Personale sotto tiro nello stabilimento Aim di Lecce. Fim Cisl e Fiom Cgil denunciano da tempo una gestione aziendale improntata all’autoritarismo e alla compressione dei diritti e della dignità dei lavoratori. “Il nuovo corso di Aim, nata dal fallimento di Alcar, ha progressivamente ridotto gli spazi di confronto interno, scoraggiando il dialogo e ostacolando in tutti i modi la rappresentanza dei lavoratori –scrivono i sindacati in una nota unitaria –. In particolare, si segnalano atteggiamenti apertamente antisindacali, quali pressioni dirette e indirette sui lavoratori iscritti al sindacato e un clima di diffidenza verso ogni forma di tutela collettiva”.

Tra i lavoratori emerge una crescente preoccupazione in merito alle pratiche gestionali adottate dalla direzione aziendale”, spiegano i segretari generali provinciali di Fim e Fiom, Maurizio Longo e Ciro Di Gioia. “Gli operai lamentano un modello organizzativo fortemente verticistico, caratterizzato da decisioni unilaterali, scarsa trasparenza, limitato coinvolgimento del personale nei processi decisionali che compromettono non solo il benessere, la salute e la sicurezza dei lavoratori, ma che lasciano anche forti dubbi sulle prospettive future del sito leccese”.

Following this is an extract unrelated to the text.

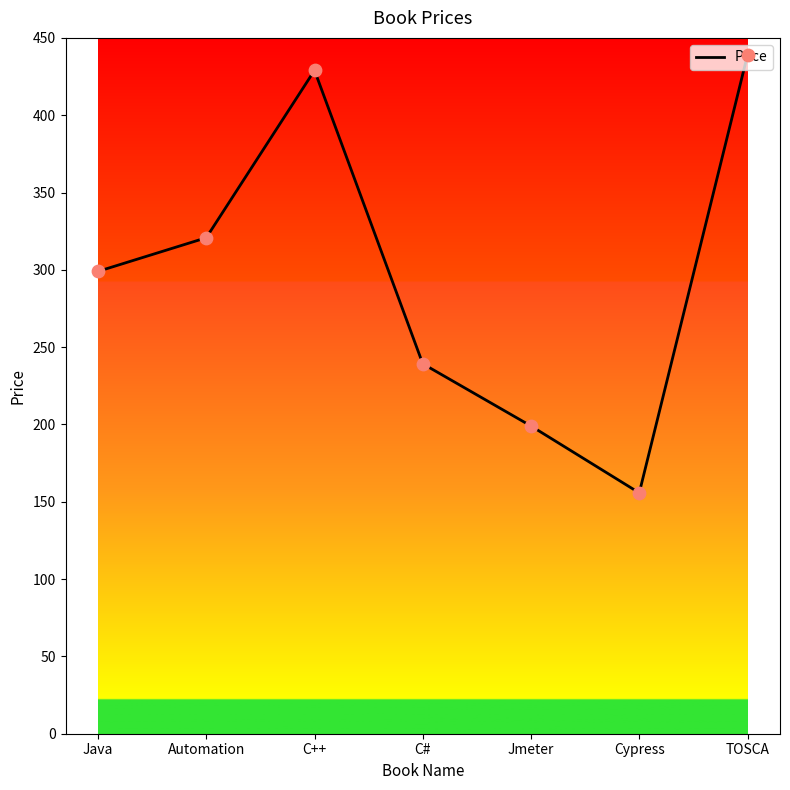

Between Cypress and Automation, which is larger?

Automation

Diversi licenziamenti per motivi disciplinari, l’ultimo dei quali ha interessato persino un delegato sindacale

Negli ultimi mesi la situazione ha raggiunto livelli di vera e propria emergenza. Si registrano frequenti richiami disciplinari, cambi di mansione (demansionamenti) ai lavoratori sgraditi, criteri valutativi percepiti come punitivi piuttosto che meritocratici, diversi licenziamenti per motivi disciplinari, l’ultimo dei quali ha interessato persino un delegato della Rappresentanza sindacale aziendale. A questi fatti si aggiunge un numero imprecisato di lavoratori in staff-leasing messi alla porta, magari solo per aver osato prendere la parola in assemblea. “Tale contesto organizzativo, oltre a incidere negativamente sul benessere psicofisico del personale, rischia di compromettere la qualità del lavoro e la sostenibilità a lungo termine dell’attività aziendale stessa”, prosegue la nota.

I sindacati annunciano azioni incisive: “Non staremo a guardare. Reagiremo con tutti gli strumenti sindacali e legali per rimettere nella giusta dimensione il rispetto dei diritti dei lavoratori, della libertà sindacale e della dignità personale. Principi sanciti dall’ordinamento giuridico e pilastri imprescindibili di qualsiasi impresa moderna e responsabile”, concludono Longo e Di Gioia.